Postel’s Law is relevant for this exercise in at least two areas: we cannot predict how ends of lines (EOL) will be encoded in the input we access on the Internet and we also cannot predict whether there will be an EOL character after the last line of the document. For that reason, you’ll want to write your ixml to accept either of the common types of EOL codes and to deal with either the presence or the absence of an EOL code after the last line of the file. We describe below how to do this.

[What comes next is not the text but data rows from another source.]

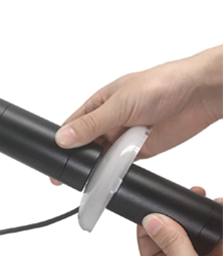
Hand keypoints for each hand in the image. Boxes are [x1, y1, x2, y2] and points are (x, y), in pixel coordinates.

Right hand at [51, 46, 222, 184]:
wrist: (201, 93)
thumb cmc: (163, 83)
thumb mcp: (120, 103)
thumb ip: (92, 124)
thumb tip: (63, 137)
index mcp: (99, 104)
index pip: (72, 126)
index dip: (62, 140)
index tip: (55, 154)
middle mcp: (109, 121)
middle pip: (84, 145)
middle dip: (78, 157)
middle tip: (68, 172)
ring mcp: (124, 137)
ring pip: (102, 158)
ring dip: (99, 165)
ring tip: (95, 170)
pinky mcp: (139, 151)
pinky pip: (121, 166)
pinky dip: (116, 171)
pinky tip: (113, 172)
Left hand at [139, 187, 222, 255]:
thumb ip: (172, 246)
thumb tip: (152, 220)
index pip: (147, 237)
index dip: (151, 217)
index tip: (160, 201)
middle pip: (172, 227)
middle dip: (181, 211)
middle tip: (194, 192)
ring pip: (196, 226)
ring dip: (203, 213)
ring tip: (212, 202)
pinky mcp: (222, 252)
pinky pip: (218, 229)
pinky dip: (220, 219)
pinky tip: (222, 211)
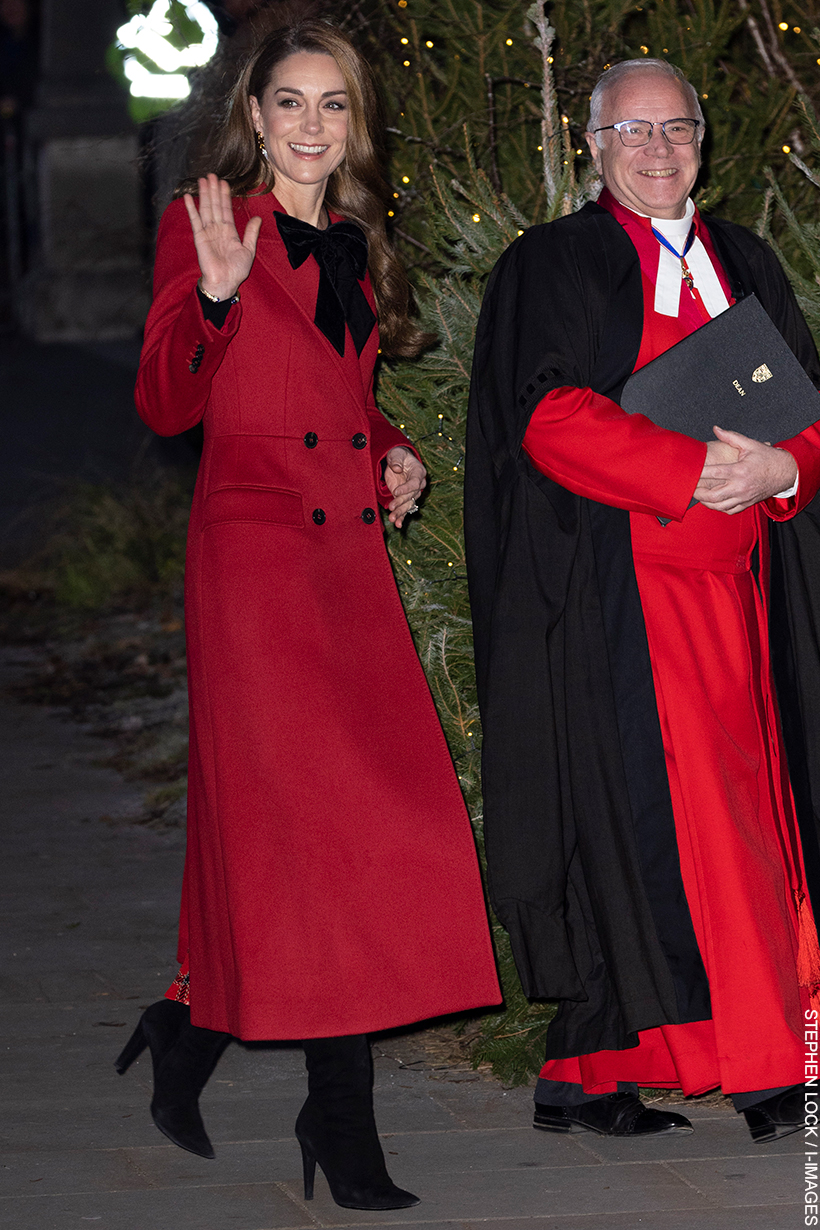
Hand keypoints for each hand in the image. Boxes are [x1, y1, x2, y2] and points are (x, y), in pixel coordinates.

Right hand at [184, 173, 261, 300]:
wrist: (225, 283)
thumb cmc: (237, 271)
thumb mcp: (248, 249)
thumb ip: (251, 233)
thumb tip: (258, 218)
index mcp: (229, 232)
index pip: (226, 209)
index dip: (225, 196)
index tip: (224, 182)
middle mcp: (217, 230)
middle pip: (215, 205)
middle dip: (214, 190)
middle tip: (212, 174)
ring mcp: (208, 233)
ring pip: (206, 209)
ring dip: (204, 194)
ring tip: (202, 180)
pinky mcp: (199, 238)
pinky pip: (194, 220)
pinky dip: (191, 209)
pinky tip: (188, 197)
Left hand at [384, 446, 425, 527]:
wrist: (397, 461)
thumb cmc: (398, 456)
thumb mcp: (396, 454)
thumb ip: (396, 460)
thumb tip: (396, 468)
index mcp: (419, 472)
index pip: (415, 483)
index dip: (407, 488)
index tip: (396, 491)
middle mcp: (418, 484)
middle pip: (411, 496)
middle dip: (401, 502)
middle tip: (391, 507)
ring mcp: (412, 493)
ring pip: (408, 505)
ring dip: (400, 512)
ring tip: (392, 519)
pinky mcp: (405, 498)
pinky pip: (405, 509)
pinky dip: (401, 517)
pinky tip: (397, 525)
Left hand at [693, 426, 796, 513]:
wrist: (786, 472)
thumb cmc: (767, 458)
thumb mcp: (750, 444)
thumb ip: (730, 437)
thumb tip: (715, 429)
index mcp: (740, 471)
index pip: (714, 473)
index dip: (699, 473)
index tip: (688, 472)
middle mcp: (741, 486)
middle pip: (713, 496)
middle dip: (698, 493)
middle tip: (689, 488)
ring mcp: (744, 497)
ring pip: (719, 506)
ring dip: (706, 502)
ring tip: (698, 495)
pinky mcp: (747, 503)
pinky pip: (729, 510)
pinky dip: (718, 508)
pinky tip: (712, 502)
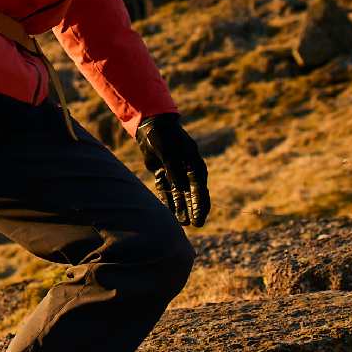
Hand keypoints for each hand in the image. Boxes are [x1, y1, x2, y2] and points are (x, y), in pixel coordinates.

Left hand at [136, 113, 210, 227]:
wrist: (151, 126)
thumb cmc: (164, 137)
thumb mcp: (169, 153)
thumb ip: (174, 171)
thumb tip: (181, 189)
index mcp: (194, 165)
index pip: (200, 189)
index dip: (200, 206)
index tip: (199, 219)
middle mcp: (187, 170)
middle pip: (192, 194)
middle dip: (194, 210)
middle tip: (196, 225)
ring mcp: (175, 172)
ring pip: (179, 194)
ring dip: (181, 208)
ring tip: (182, 223)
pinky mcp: (163, 172)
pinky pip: (166, 190)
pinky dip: (167, 200)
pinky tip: (169, 213)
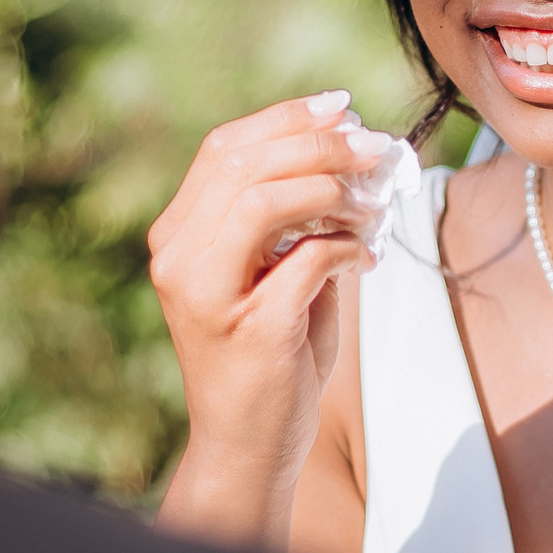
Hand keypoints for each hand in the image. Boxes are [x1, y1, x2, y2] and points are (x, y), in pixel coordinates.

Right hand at [149, 90, 394, 541]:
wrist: (249, 446)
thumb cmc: (270, 357)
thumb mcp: (273, 272)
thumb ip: (294, 216)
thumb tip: (351, 149)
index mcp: (178, 237)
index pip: (223, 148)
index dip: (286, 117)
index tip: (343, 106)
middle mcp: (178, 258)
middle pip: (245, 162)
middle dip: (321, 143)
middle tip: (375, 148)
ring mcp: (207, 293)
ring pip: (266, 198)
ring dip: (333, 187)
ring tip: (372, 202)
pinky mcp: (251, 327)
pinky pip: (310, 257)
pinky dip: (346, 246)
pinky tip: (365, 258)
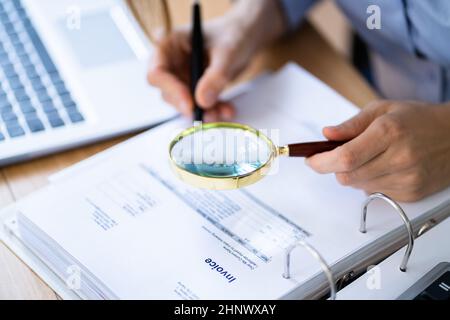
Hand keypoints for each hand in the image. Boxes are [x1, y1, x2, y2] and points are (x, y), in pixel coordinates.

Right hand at [147, 0, 286, 120]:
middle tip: (209, 113)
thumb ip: (215, 76)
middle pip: (168, 92)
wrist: (245, 37)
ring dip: (204, 111)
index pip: (157, 72)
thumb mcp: (228, 53)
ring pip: (184, 103)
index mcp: (170, 45)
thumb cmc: (233, 34)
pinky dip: (213, 110)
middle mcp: (171, 62)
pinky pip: (198, 106)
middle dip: (190, 106)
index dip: (171, 90)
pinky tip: (227, 109)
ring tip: (223, 111)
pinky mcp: (193, 88)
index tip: (190, 104)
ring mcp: (181, 77)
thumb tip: (202, 100)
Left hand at [306, 100, 449, 201]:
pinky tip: (386, 167)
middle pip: (347, 176)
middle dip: (335, 167)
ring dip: (354, 174)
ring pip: (358, 187)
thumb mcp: (383, 110)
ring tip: (372, 157)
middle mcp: (399, 158)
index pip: (344, 157)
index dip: (321, 162)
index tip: (310, 161)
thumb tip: (326, 135)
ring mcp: (407, 179)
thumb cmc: (418, 119)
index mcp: (388, 132)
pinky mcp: (411, 193)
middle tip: (342, 154)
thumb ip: (351, 125)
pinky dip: (371, 182)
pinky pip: (375, 193)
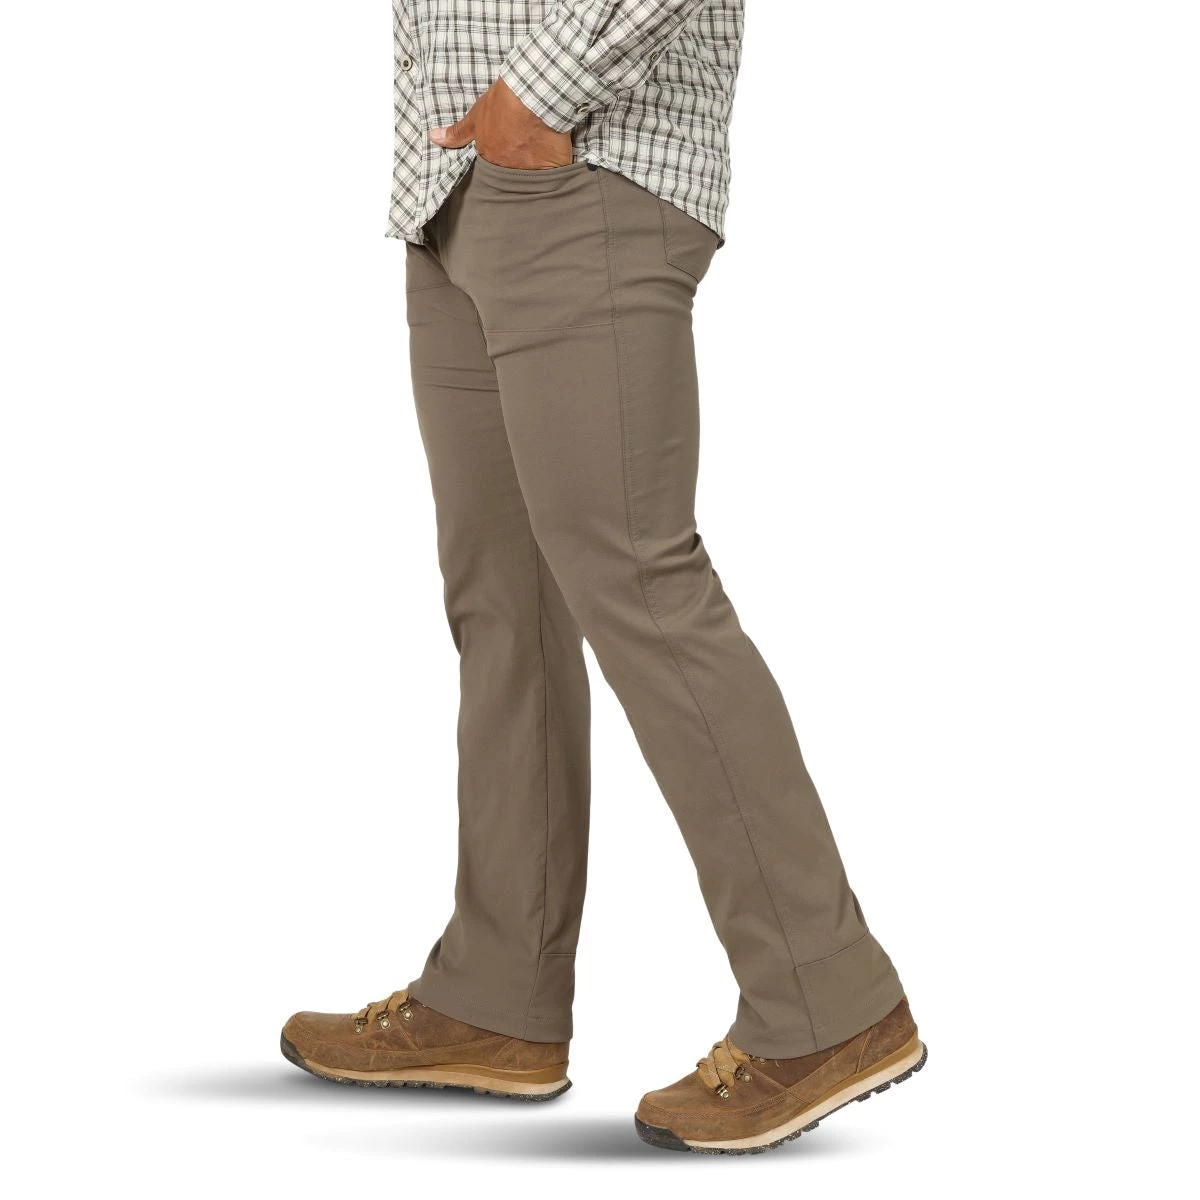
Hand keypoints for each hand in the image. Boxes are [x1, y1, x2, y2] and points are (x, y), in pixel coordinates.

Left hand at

End of line (EOL, newline)

Concerning the last item in the table above, you may already know that lines end in a single LF character (#a) in Linux and MacOS and in a two-character CRLF sequence (#d followed by #a) in Windows. You may not know, though, which of these line-endings has been used in a file you fetch over the Internet (as it happens, the online movieData.txt file uses Windows EOL codes, but the abbreviated movieData-short.txt uses Linux/MacOS EOL codes), and the expression #d?, #a will match either. Here’s why: In ixml the comma means the thing on the left followed by the thing on the right and the question mark means optional, so the expression #d?, #a matches an LF that may or may not be preceded by a CR. If the LF is preceded by a CR, it’s a Windows EOL; if the LF is not preceded by a CR, it’s a Linux/MacOS EOL. In other words, the pattern #d?, #a will match the EOL code in both Linux/MacOS and Windows files. Using this pattern is a way of being liberal in what you accept.

You don’t need to know the following, but in case you’re curious: CR originally meant carriage return and LF originally meant line feed, and they were related to how a printing device (such as a typewriter) positioned itself before writing a character. Both belong to a set of what are called control codes or, more narrowly, C0 control codes. You can read more about them at https://en.wikipedia.org/wiki/C0_and_C1_control_codes. The terms are not very meaningful in a modern context, but they nonetheless continue to be used as character names.

End of file

A plain text file may or may not have an EOL code at the end of the last line. Editing applications like Nano typically add an EOL at the end of the last line when they save a file, but a file you read from a remote site may end on either an EOL code after the last visible character or the last visible character itself, without a trailing EOL code. As it happens, the main movieData.txt file does not have an EOL after the final visible character, while the abbreviated movieData-short.txt file has a trailing #a.

As a way of being liberal in what you accept, your ixml grammar should match a document that either does or does not end with an EOL after the last line. For example, if your document consists of a sequence of lines you can match them with:

doc: line++newline, newline?.

This assumes that 1) you want the root element of the XML you’re creating to be ]]>, 2) you’ve defined the pattern line elsewhere and your definition does not include a trailing EOL, and 3) you’ve defined newline elsewhere. The part of this pattern before the comma (line++newline) matches one or more instances of a line pattern, with a single instance of a newline pattern between each pair of line patterns. By itself that will match consecutive lines, except that if there is an EOL after the last line the match will fail because although the definition of doc would require newlines between lines, it would not allow a newline at the end of the document. The part after the comma (newline?) says that a doc may or may not have a trailing EOL after the final line. This approach is liberal in accepting a sequence of lines whether or not there is an EOL code after the last one.

What to submit

Submit only your ixml grammar. Do not submit the tagged XML that it creates; we’ll run it ourselves to examine the output.